13 Responses to “Is Facebook Gathering Personal Data Without Consent?

    I like facebook .. 😉

    avatar William says:

    I don’t!!

    I hate facebook. It invades my private life.

    avatar Steve Timmins says:

    Privacy is Privacy!

    Facebook thinks they can do anything they want. They deserve to be fined for this latest escapade.

    Facebook is only as good as their share price, and they are inflated most of the time to make them look more valuable than they really are.

    Regards

    Steve Timmins
    https://www.thegroovygroup.org

    avatar Ankit Arora says:

    Hii,
    I think facebook gathers personal data at the very start and most facebook users are not aware of this .
    Facebook should make this information public.

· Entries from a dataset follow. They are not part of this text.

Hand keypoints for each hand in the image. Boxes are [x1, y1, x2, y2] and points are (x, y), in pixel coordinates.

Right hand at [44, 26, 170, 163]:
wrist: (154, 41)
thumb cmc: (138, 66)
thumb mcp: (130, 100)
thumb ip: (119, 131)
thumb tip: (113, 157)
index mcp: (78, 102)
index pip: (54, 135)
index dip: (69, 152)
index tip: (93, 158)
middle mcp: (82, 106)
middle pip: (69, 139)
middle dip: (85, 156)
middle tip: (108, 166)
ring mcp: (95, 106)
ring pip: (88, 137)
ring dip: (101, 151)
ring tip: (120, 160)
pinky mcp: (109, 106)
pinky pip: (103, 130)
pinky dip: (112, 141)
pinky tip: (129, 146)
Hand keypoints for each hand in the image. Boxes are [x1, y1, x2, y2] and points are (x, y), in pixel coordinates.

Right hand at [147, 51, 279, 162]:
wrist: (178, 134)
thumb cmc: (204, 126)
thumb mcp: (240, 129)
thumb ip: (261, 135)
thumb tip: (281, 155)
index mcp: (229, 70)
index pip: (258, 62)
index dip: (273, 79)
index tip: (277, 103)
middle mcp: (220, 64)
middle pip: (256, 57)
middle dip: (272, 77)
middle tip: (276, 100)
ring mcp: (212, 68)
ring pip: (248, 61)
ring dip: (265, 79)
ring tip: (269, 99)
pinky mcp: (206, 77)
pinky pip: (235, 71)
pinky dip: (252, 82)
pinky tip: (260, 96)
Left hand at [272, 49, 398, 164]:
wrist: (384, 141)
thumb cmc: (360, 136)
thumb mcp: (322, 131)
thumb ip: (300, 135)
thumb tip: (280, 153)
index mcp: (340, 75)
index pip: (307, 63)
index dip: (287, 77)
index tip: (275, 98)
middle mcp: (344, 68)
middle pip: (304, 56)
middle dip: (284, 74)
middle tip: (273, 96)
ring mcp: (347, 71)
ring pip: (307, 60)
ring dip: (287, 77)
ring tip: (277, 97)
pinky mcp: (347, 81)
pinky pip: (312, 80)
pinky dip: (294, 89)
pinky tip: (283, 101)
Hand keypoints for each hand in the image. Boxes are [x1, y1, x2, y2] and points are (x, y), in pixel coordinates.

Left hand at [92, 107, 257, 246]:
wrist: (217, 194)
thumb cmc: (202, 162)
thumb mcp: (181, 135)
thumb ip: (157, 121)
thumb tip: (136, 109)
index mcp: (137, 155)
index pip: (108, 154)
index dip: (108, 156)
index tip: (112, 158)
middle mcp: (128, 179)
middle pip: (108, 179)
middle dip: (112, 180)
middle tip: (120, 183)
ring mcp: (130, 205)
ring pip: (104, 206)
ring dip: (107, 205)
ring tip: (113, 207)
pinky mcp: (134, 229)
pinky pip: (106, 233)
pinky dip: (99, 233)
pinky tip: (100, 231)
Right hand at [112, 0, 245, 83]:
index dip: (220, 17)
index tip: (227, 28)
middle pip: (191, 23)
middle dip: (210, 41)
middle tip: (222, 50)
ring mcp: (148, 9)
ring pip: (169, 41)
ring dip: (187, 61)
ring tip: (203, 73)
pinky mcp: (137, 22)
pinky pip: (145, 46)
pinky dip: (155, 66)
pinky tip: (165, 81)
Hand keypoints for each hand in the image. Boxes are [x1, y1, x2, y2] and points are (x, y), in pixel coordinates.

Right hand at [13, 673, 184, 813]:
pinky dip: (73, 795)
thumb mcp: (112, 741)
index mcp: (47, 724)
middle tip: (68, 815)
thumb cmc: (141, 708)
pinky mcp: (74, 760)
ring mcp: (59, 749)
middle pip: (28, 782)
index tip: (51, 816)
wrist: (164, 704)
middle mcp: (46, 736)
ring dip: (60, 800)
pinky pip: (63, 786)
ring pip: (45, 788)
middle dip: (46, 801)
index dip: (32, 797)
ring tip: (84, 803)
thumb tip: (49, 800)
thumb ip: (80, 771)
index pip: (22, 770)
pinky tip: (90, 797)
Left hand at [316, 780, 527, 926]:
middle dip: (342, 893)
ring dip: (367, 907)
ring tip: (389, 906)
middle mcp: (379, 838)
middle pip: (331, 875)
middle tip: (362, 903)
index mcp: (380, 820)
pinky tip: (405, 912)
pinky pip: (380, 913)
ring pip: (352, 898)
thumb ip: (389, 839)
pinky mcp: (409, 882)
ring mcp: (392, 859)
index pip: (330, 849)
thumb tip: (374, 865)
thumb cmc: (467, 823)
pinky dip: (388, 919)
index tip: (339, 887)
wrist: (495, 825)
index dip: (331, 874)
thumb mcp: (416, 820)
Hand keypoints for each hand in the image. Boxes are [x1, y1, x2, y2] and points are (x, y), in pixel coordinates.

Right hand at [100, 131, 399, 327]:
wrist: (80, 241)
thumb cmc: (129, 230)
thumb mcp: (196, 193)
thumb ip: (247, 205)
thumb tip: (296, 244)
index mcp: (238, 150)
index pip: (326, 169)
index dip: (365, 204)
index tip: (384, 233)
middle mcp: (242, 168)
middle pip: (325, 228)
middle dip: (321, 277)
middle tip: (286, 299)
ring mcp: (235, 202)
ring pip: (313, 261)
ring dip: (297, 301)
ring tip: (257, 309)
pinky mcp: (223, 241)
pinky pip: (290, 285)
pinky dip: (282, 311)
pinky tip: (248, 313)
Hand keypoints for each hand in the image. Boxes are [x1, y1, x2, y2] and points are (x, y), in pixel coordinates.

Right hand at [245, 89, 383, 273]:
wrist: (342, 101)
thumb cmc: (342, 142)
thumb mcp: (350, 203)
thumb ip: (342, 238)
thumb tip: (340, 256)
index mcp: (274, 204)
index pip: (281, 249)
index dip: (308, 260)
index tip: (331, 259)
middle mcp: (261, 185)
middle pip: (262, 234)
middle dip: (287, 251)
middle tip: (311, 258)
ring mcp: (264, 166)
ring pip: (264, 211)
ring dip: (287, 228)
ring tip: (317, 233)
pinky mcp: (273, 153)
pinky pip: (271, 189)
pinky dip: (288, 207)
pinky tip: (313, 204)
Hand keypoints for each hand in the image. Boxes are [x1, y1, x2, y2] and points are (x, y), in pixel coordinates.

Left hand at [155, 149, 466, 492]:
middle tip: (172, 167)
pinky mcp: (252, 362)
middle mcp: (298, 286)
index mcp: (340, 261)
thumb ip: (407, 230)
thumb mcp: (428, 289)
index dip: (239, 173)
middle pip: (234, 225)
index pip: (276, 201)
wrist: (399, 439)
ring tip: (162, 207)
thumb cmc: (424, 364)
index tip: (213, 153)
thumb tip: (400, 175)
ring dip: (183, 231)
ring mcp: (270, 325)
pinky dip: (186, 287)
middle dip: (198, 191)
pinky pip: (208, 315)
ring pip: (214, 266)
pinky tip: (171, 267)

    I think it will come down to a simple question. Is tracking a browser and computer’s activity the same thing as tracking a ‘person’ ? It’s a valid question because technically when facebook tracks activity they are monitoring the data transmissions of a machine without an identity. When a person uses the machine anonymously does it mean facebook is tracking ‘the person’ or the browse data. If the data is not tied to an username or real identity, is it really tracking a person? No, it’s tracking the applications conditions through time. I’m not sure if the law people will be technical enough to realize this. It does seem smart to inspect the inner workings of facebook, but at some point anonymous data tracking does not matter when its built into every server system.

    i like facebook …… this is fine social site , all man and women like this web site

    avatar Rabin says:

    I love Facebook :) but yes, it is also very important to secure our privacy.
    I think by disabling cookies we can do this.

    avatar SAK says:

    Its an old story but very important about our consent

    Facebook not Number 1

    avatar Soowec says:

    The subject matter of privacy invasion and online security of data has long been a thing of great agitation on the WWW and it will still continue to be to the nearest future.